- The now-closed Moxie.
Moxie: One of downtown Spokane’s more creative eateries, Moxie, which offered a blend of European and Asian fare, closed earlier this month, due to their owner/chef’s illness. Posted on the window of the restaurants was the following statement: “With sadness, Chef Ian Wingate has closed Moxie Restaurant permanently due to health reasons. We would truly like to thank our loyal customers over the years.”
Wingate also owns a partial stake in Agave, but that restaurant will continue operations.
The Viking Tavern: One of Spokane’s favorite watering holes, the Viking Tavern abruptly shuttered its doors last week after more than 14 years of serving as a popular pre-game stop for sports fans on their way to the Spokane Arena.

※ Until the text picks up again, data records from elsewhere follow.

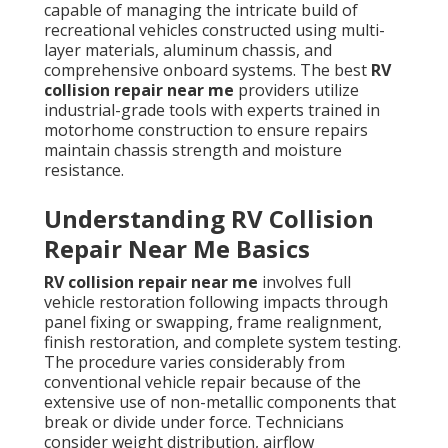
capable of managing the intricate build of
recreational vehicles constructed using multi-
layer materials, aluminum chassis, and
comprehensive onboard systems. The best
RV
collision repair near me
providers utilize
industrial-grade tools with experts trained in
motorhome construction to ensure repairs
maintain chassis strength and moisture
resistance.
Understanding RV Collision
Repair Near Me Basics
RV collision repair near me
involves full
vehicle restoration following impacts through
panel fixing or swapping, frame realignment,
finish restoration, and complete system testing.
The procedure varies considerably from
conventional vehicle repair because of the
extensive use of non-metallic components that
break or divide under force. Technicians
consider weight distribution, airflow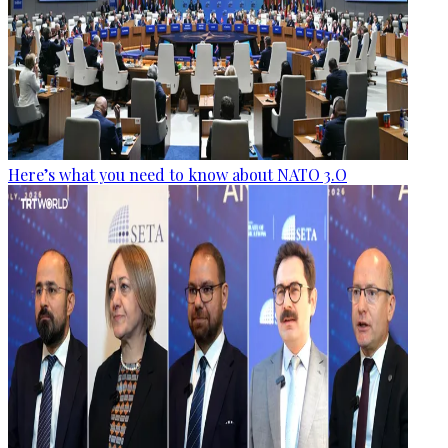
Here’s what you need to know about NATO 3.O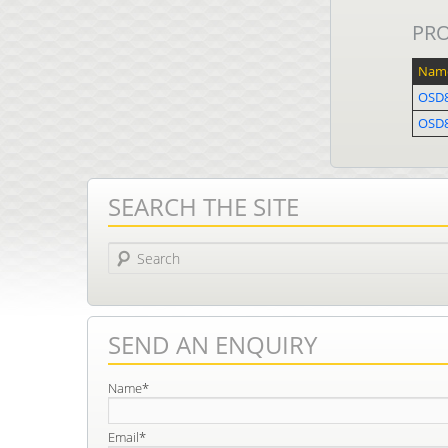
PR
Nam
OSD
OSD8
SEARCH THE SITE
Search
SEND AN ENQUIRY
Name*
Email*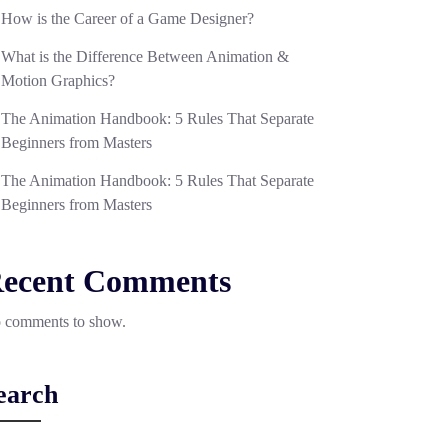
How is the Career of a Game Designer?
What is the Difference Between Animation &
Motion Graphics?
The Animation Handbook: 5 Rules That Separate
Beginners from Masters
The Animation Handbook: 5 Rules That Separate
Beginners from Masters
ecent Comments
 comments to show.
earch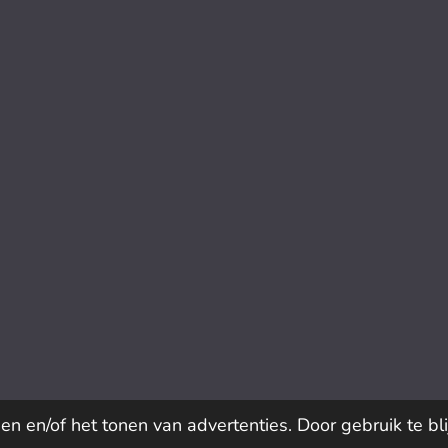
n en/of het tonen van advertenties. Door gebruik te bl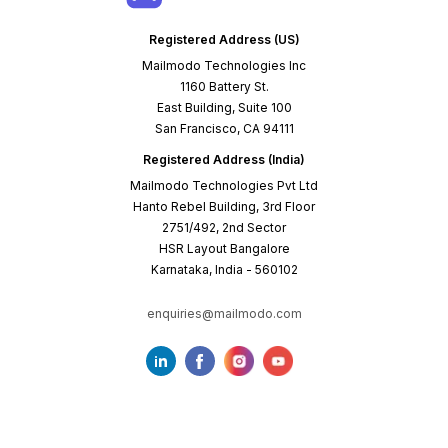
Registered Address (US)
Mailmodo Technologies Inc
1160 Battery St.
East Building, Suite 100
San Francisco, CA 94111
Registered Address (India)
Mailmodo Technologies Pvt Ltd
Hanto Rebel Building, 3rd Floor
2751/492, 2nd Sector
HSR Layout Bangalore
Karnataka, India - 560102
enquiries@mailmodo.com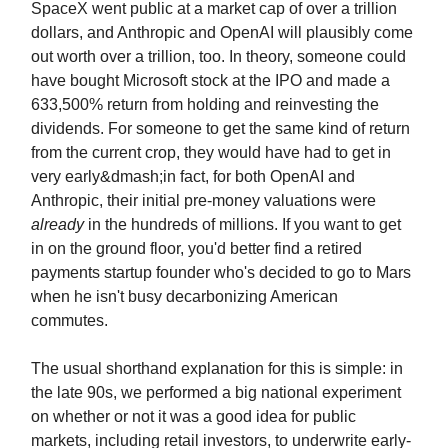
SpaceX went public at a market cap of over a trillion
dollars, and Anthropic and OpenAI will plausibly come
out worth over a trillion, too. In theory, someone could
have bought Microsoft stock at the IPO and made a
633,500% return from holding and reinvesting the
dividends. For someone to get the same kind of return
from the current crop, they would have had to get in
very early&dmash;in fact, for both OpenAI and
Anthropic, their initial pre-money valuations were
already
in the hundreds of millions. If you want to get
in on the ground floor, you'd better find a retired
payments startup founder who's decided to go to Mars
when he isn't busy decarbonizing American
commutes.
The usual shorthand explanation for this is simple: in
the late 90s, we performed a big national experiment
on whether or not it was a good idea for public
markets, including retail investors, to underwrite early-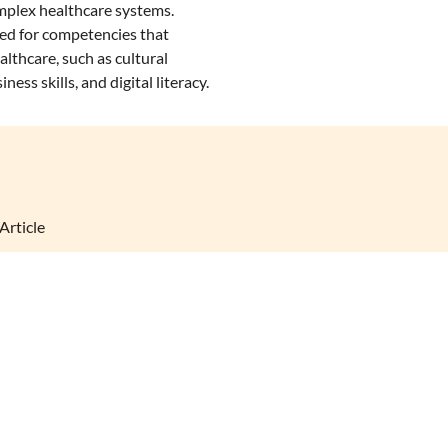
mplex healthcare systems.
eed for competencies that
lthcare, such as cultural
ness skills, and digital literacy.
Article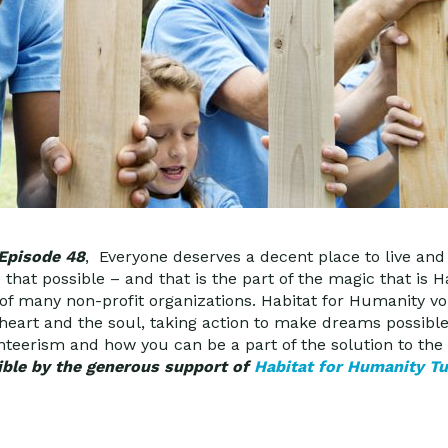
 Episode 48
, Everyone deserves a decent place to live an
hat possible – and that is the part of the magic that is H
 of many non-profit organizations. Habitat for Humanity v
 heart and the soul, taking action to make dreams possible
teerism and how you can be a part of the solution to the 
ble by the generous support of
Habitat for Humanity T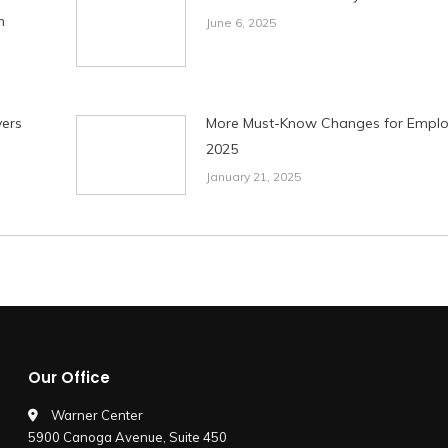
n
June 6, 2025
ers
More Must-Know Changes for Employ
2025
January 21, 2025
Our Office
Warner Center
5900 Canoga Avenue, Suite 450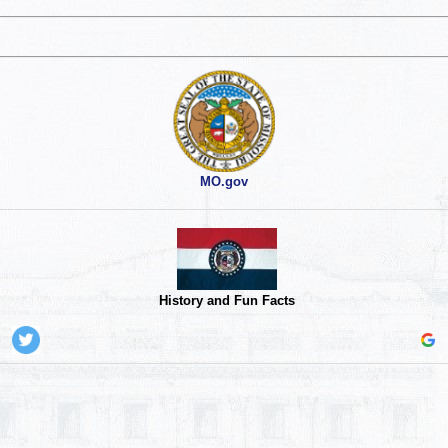
MO.gov
History and Fun Facts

A bartender told The Inlander that the business’ owner, Barbie Randazzo, called her last Tuesday and said she didn’t need to come to work because the Viking was closing due to tax problems. Randazzo did not return calls for comment.OPENING
Bowl’z Bitez and Spirits: The windows of the Paulsen building in the 400 block of West Riverside have hinted about the ground-floor’s new tenant for a few weeks now with the purple-and-green logo of Bowl’z Bitez and Spirits. While Bowl’z will be serving lunch and dinner, the space is billed as a nightlife spot that will also host local musicians. The owners promise a simple menu and happy hours between both 4 and 7 pm and 10 pm and 1 am.
The Village Café: If you’ve wondered what’s happening as of late on the corner of First Street and Washington Avenue in the old Big Dipper building, here’s an update. The space, once home to Empyrean Coffee House, is set to open next weekend in time for Hoopfest as the Village Café and Concert House.
The café is applying for a license to sell beer and wine, but plans to maintain a family environment and also host live music.